Question

How do you solve $\left( {\tan x + 1} \right)\left( {\sin x - 1} \right) = 0$?

Answer 1

Hint: First, set both individual factors on the left side of the equation equal to $0$. Next, set the first factor equal to $0$ and solve for $x$ using trigonometric properties. Then, we will get all solutions of the given equation. Next, set the second factor equal to $0$ and take the inverse sine of both sides of the equation to extract $x$ from inside the sine.
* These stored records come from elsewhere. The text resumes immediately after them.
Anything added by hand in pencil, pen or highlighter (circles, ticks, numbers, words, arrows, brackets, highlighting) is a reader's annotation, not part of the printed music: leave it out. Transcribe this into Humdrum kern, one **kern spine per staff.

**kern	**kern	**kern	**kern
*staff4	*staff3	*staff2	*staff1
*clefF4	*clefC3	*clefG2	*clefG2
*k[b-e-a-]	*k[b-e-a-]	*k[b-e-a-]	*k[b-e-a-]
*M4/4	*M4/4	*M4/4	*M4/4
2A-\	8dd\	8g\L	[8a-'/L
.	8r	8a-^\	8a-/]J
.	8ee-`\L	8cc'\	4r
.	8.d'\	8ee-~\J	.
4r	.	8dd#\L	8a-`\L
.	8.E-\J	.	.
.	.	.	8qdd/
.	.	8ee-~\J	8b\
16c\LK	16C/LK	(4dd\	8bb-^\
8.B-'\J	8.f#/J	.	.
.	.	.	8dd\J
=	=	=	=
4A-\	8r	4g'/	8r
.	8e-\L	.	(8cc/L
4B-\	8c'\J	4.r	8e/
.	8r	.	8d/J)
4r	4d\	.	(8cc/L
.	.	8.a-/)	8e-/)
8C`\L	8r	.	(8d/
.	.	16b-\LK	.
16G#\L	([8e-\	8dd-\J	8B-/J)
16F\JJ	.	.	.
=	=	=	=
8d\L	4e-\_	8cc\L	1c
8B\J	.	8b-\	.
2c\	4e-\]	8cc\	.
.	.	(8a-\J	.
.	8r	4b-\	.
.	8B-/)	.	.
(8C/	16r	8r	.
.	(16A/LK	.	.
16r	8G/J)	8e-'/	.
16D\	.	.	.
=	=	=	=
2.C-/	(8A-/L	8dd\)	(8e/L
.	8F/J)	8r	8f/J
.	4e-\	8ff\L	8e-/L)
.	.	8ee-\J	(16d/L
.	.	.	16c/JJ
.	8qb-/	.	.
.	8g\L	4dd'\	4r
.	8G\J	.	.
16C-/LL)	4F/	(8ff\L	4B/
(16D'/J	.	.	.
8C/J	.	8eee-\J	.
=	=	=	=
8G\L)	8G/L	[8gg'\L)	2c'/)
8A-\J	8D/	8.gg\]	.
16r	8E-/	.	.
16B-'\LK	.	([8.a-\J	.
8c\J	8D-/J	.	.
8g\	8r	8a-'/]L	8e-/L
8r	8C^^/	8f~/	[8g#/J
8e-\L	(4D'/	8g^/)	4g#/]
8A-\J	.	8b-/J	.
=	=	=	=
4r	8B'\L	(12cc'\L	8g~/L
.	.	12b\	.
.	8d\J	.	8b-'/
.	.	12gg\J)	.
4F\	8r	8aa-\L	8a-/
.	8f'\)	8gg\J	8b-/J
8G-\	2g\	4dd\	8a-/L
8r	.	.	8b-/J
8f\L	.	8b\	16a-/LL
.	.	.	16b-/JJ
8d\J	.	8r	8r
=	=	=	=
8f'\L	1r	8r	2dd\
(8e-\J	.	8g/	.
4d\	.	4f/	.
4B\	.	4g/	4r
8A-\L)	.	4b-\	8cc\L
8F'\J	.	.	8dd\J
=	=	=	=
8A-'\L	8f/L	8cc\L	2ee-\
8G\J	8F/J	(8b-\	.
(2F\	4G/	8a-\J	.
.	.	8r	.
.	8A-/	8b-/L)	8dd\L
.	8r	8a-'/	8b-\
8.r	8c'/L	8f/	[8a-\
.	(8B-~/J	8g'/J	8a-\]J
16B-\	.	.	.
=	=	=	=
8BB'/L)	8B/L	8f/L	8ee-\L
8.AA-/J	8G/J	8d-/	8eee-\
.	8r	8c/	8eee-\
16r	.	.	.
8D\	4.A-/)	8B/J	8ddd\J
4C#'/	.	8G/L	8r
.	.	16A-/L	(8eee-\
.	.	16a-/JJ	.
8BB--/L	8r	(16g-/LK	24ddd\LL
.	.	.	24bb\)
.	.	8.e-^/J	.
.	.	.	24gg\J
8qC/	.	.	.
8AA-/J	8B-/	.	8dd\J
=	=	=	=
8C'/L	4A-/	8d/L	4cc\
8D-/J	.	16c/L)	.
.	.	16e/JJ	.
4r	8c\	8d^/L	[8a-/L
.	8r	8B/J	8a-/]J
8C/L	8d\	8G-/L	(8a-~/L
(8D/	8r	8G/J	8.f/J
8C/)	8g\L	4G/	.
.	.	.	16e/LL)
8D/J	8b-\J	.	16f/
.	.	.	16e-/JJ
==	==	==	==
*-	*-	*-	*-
Then, we will get all solutions of the given equation.

Formula used:
$\tan \dfrac{\pi }{4} = 1$
$\tan \left( {\pi - x} \right) = - \tan x$
$\tan \left( {2\pi - x} \right) = - \sin x$

Complete step by step solution:
Given equation: $\left( {\tan x + 1} \right)\left( {\sin x - 1} \right) = 0$
We have to find all possible values of $x$ satisfying given equation.
Since, if any individual factor on the left side of the equation is equal to $0$, the entire expression will be equal to $0$.
$\tan x + 1 = 0$
$\sin x - 1 = 0$
So, set the first factor equal to $0$ and solve.
Set the first factor equal to $0$.
$\tan x + 1 = 0$
Subtract $1$ from both sides of the equation.
$ \Rightarrow \tan x = - 1$…(i)
Now, using the property $\tan \left( {\pi - x} \right) = - \tan x$ and $\tan \dfrac{\pi }{4} = 1$ in equation (i).
$ \Rightarrow \tan x = - \tan \dfrac{\pi }{4}$
$ \Rightarrow \tan x = \tan \left( {\pi - \dfrac{\pi }{4}} \right)$
$ \Rightarrow x = \dfrac{{3\pi }}{4}$
Now, using the property $\tan \left( {2\pi - x} \right) = - \sin x$ and $\tan \dfrac{\pi }{4} = 1$ in equation (i).
$ \Rightarrow \tan x = - \tan \dfrac{\pi }{4}$
$ \Rightarrow \tan x = \tan \left( {2\pi - \dfrac{\pi }{4}} \right)$
$ \Rightarrow x = \dfrac{{7\pi }}{4}$
Since, the period of the $\tan x$ function is $\pi $ so values will repeat every $\pi $ radians in both directions.
$x = \dfrac{{3\pi }}{4} + n\pi ,\dfrac{{7\pi }}{4} + n\pi $, for any integer $n$.
Now, set the second factor equal to $0$.
$\sin x - 1 = 0$
Add $1$ to both sides of the equation.
$ \Rightarrow \sin x = 1$…(ii)
Now, we will find the values of $x$ satisfying $\sin x = 1$.
So, take the inverse sine of both sides of the equation to extract $x$ from inside the sine.
$x = \arcsin \left( 1 \right)$
Since, the exact value of $\arcsin \left( 1 \right) = \dfrac{\pi }{2}$.
$ \Rightarrow x = \dfrac{\pi }{2}$
Since, the sine function is positive in the first and second quadrants.
So, to find the second solution, subtract the reference angle from $\pi $ to find the solution in the second quadrant.
$x = \pi - \dfrac{\pi }{2}$
$ \Rightarrow x = \dfrac{\pi }{2}$
Since, the period of the $\sin x$ function is $2\pi $ so values will repeat every $2\pi $ radians in both directions.
$x = \dfrac{\pi }{2} + 2n\pi $, for any integer $n$.

Hence, $x = \dfrac{{3\pi }}{4} + n\pi ,\dfrac{{7\pi }}{4} + n\pi ,\dfrac{\pi }{2} + 2n\pi $, for any integer $n$ are solutions of the given equation.

Note: In above question, we can find the solutions of given equation by plotting the equation, $\left( {\tan x + 1} \right)\left( {\sin x - 1} \right) = 0$ on graph paper and determine all its solutions.

From the graph paper, we can see that $x = \dfrac{{3\pi }}{4}$, $x = \dfrac{{7\pi }}{4}$ and $x = \dfrac{\pi }{2}$ are solution of given equation, and solution repeat every $2\pi $ radians in both directions.
So, these will be the solutions of the given equation.
Final solution: Hence, $x = \dfrac{{3\pi }}{4} + n\pi ,\dfrac{{7\pi }}{4} + n\pi ,\dfrac{\pi }{2} + 2n\pi $, for any integer $n$are solutions of the given equation.